Edward Hart or Hairt was a Scottish goldsmith based in Edinburgh.

In 1575 the goldsmiths Michael Gilbert and George Heriot petitioned the ruler of Scotland Regent Morton in opposition Edward Hart, who claimed he should be a master goldsmith despite not meeting the criteria of the craft. Morton was persuaded to support the "liberty" of the craft incorporation, and soon after Hart accepted that he should make a "masterpiece", as was required of other aspiring master goldsmiths, in the workshop of Heriot or William Cok. Hart was made a master of the goldsmith craft on 22 December 1575.

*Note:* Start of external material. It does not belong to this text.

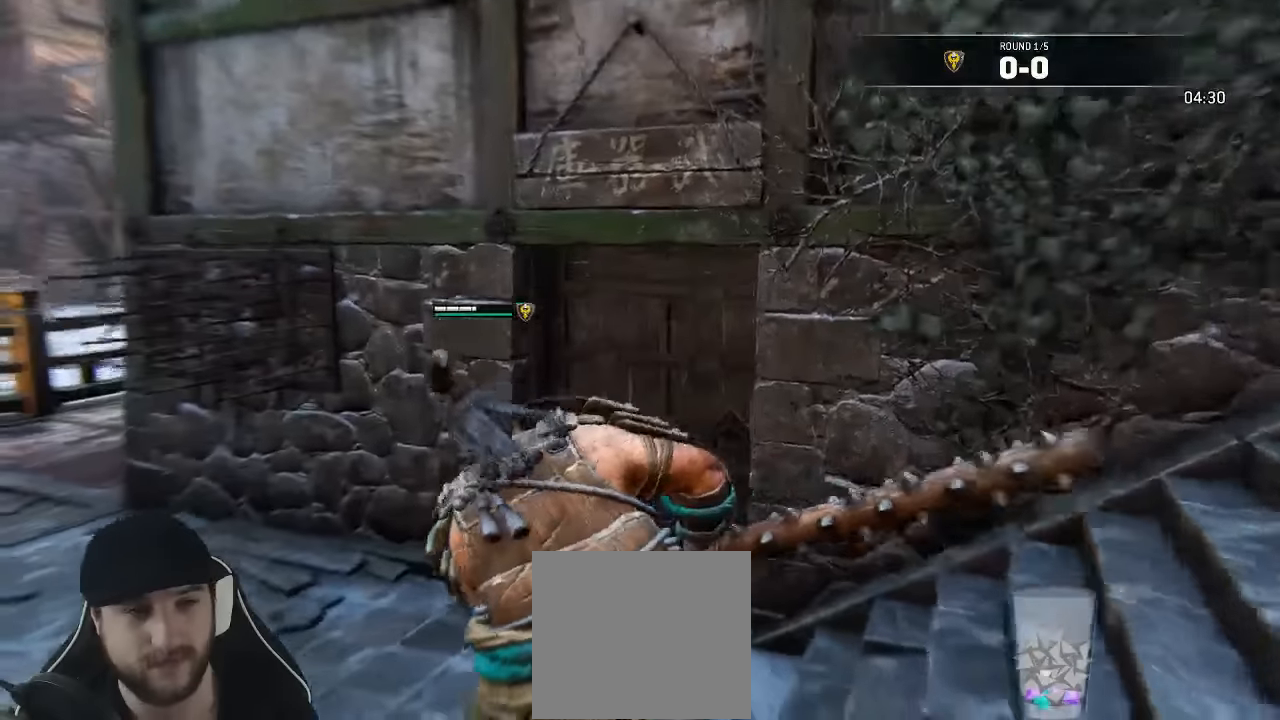
{"dt_ms": 500, "buttons": ["L3"], "left_stick": "left", "right_stick": "center"}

Hart contributed to a gift for James VI from the burgh of Edinburgh. James VI had been living at Stirling Castle, and towards the end of 1579 he was proclaimed an adult ruler and made a formal Entry to Edinburgh. As a gift to him, the town council commissioned a cupboard of silver plate from the goldsmiths Edward Hart, Thomas Annand, George Heriot, Adam Craig, and William Cokky.

In January 1580 and 1581 Hart was repaid money he had advanced for work on the cupboard of silver.

He was Deacon of the goldsmiths in 1583.

Edward Hart married Christine Mowbray. After his death she married Alexander Wilsoun.